私が死ぬ時、私は誰のことを考えて、誰のことを話すのだろう。その、話す相手は一体誰なのだろう。今のところ恋愛観も結婚観も持ち合わせていない人間なので、子孫は望めない。となると、妹か、友人か、看護師さんや介護士さんだけかもしれない。もっと早くに死ぬのなら、母か父かもしれない。死の間際、何を話すのかなあ。母のことを話すのかなあ。何を隠そう、マザコンである。ママが死んだら私も死ぬし、ママと一緒のお墓に入りたいから結婚しないと宣う娘である。重い。私がママだったらこんな娘は嫌である。

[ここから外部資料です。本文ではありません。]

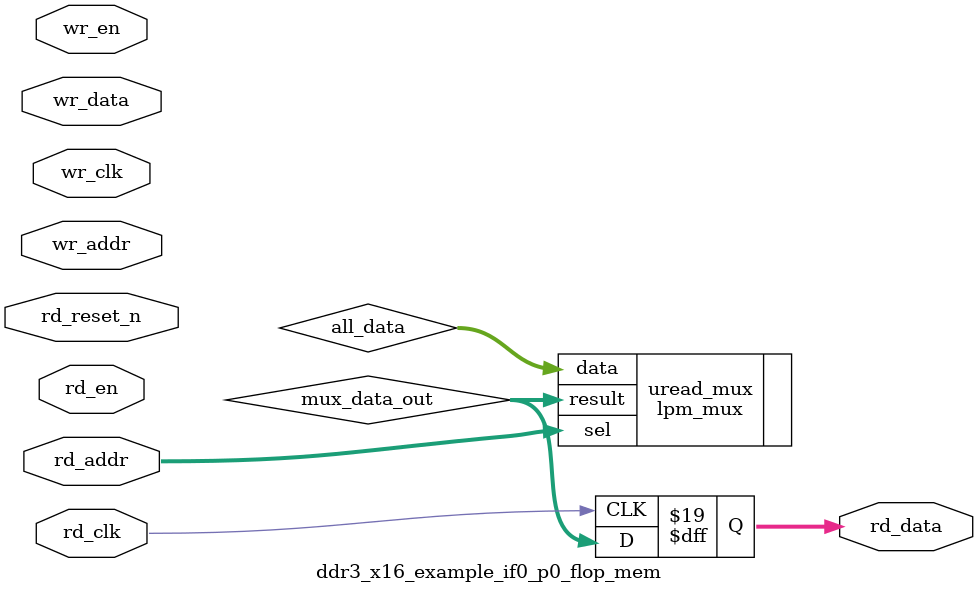
<source format=v>


(* altera_attribute = "-name ALLOW_SYNCH_CTRL_USAGE ON;-name AUTO_CLOCK_ENABLE_RECOGNITION ON" *)
module ddr3_x16_example_if0_p0_flop_mem(
	wr_clk,
	wr_en,
	wr_addr,
	wr_data,
	rd_reset_n,
	rd_clk,
	rd_en,
	rd_addr,
	rd_data
);

parameter WRITE_MEM_DEPTH	= "";
parameter WRITE_ADDR_WIDTH	= "";
parameter WRITE_DATA_WIDTH	= "";
parameter READ_MEM_DEPTH	= "";
parameter READ_ADDR_WIDTH	= "";		 
parameter READ_DATA_WIDTH	= "";


input	wr_clk;
input	wr_en;
input	[WRITE_ADDR_WIDTH-1:0] wr_addr;
input	[WRITE_DATA_WIDTH-1:0] wr_data;
input	rd_reset_n;
input	rd_clk;
input	rd_en;
input	[READ_ADDR_WIDTH-1:0] rd_addr;
output	[READ_DATA_WIDTH-1:0] rd_data;



wire	[WRITE_MEM_DEPTH-1:0] wr_decode;
wire	[WRITE_DATA_WIDTH*WRITE_MEM_DEPTH-1:0] all_data;
wire	[READ_DATA_WIDTH-1:0] mux_data_out;



// declare a memory with WRITE_MEM_DEPTH entries
// each entry contains a data size of WRITE_DATA_WIDTH
reg	[WRITE_DATA_WIDTH-1:0] data_stored [0:WRITE_MEM_DEPTH-1] /* synthesis syn_preserve = 1 */;
reg	[READ_DATA_WIDTH-1:0] rd_data;

always @(posedge wr_clk)
begin
	if(wr_en)
		data_stored[wr_addr] <= wr_data;
end

generate
genvar entry;

	for (entry=0; entry < WRITE_MEM_DEPTH; entry=entry+1)
	begin: mem_location
		assign all_data[(WRITE_DATA_WIDTH*(entry+1)-1) : (WRITE_DATA_WIDTH*entry)] = data_stored[entry]; 
	end
endgenerate

	// mux to select the correct output data based on read address
	lpm_mux	uread_mux(
		.sel (rd_addr),
		.data (all_data),
		.result (mux_data_out)
		// synopsys translate_off
		,
		.aclr (),
		.clken (),
		.clock ()
		// synopsys translate_on
		);
     defparam uread_mux.lpm_size = READ_MEM_DEPTH;
     defparam uread_mux.lpm_type = "LPM_MUX";
     defparam uread_mux.lpm_width = READ_DATA_WIDTH;
     defparam uread_mux.lpm_widths = READ_ADDR_WIDTH;

	
	
	
	
	always @(posedge rd_clk)	
	begin
		rd_data <= mux_data_out;
	end

endmodule

</source>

でも仕方あるまい、好きなのだから。好きな物は好きで、それをとやかく言う権利は他人は愚か、自分にすらない。全ての生きとし生けるものは本能には敵わない。

それなりに長々と私の死生観について語ってきたけれど、こんな文章誰が読むんだ?と思ってしまったのでそろそろ畳もうと思う。
何が言いたいかと問われると、そうだなあ、私はやっぱり、演劇が好きってことですね。


7月って、私ちょっと色々節目で。特に演劇関係なんですけど。

初めて入った劇団を辞めたのが7月。これは中学生の時。役者の才は多分なかった。あると自分で信じきれなかった。
初めて演出したのも7月。これは短大生の時。演出の才だってなかった。ないけれど、一生かけて自分の答えと限界を見つけたいと思った。
そして、今年の7月。
もしかしたら、将来私が旗揚げ公演をやるのも7月なのかもしれないなあ、なんて。
7月ってほんと、キツいなあ。暑さにまだ慣れてない頃に色々と問題発生したりするから割と嫌いな月だったり、する。

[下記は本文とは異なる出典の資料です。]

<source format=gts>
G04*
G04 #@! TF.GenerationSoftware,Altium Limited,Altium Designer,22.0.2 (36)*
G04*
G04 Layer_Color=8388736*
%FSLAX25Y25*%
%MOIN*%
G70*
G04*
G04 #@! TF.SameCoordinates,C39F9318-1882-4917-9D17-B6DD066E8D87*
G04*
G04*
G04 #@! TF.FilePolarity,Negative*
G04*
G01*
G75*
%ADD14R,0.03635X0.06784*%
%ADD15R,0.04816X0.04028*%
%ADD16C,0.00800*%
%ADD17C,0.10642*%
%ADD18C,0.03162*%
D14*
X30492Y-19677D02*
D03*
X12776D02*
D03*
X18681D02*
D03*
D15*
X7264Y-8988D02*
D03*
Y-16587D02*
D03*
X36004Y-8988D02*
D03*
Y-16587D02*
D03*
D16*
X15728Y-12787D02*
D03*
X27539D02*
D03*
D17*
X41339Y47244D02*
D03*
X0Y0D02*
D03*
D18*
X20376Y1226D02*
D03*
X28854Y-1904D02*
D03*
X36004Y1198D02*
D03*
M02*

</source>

推しくんが色々なジャンルのお芝居に出てくれるから、私はたくさんの素敵な作品に出会えて、こうやってああ、やっぱり演劇が好きだなあって再確認することが出来て、本当に感謝しています。夢中になれるものがあるって幸せだし、生きてる意味あるなって思うから。

結論。
明日死ぬかもしれないから、今日を楽しく生きようという話。
ご清聴ありがとうございました。
宗教じみててすみません。神は信じていないはずなんですけど、もしかしたら自分自身がを神だと思っているのしれない。……は?

あ、以上です。
私は楽しかったからそれでいい。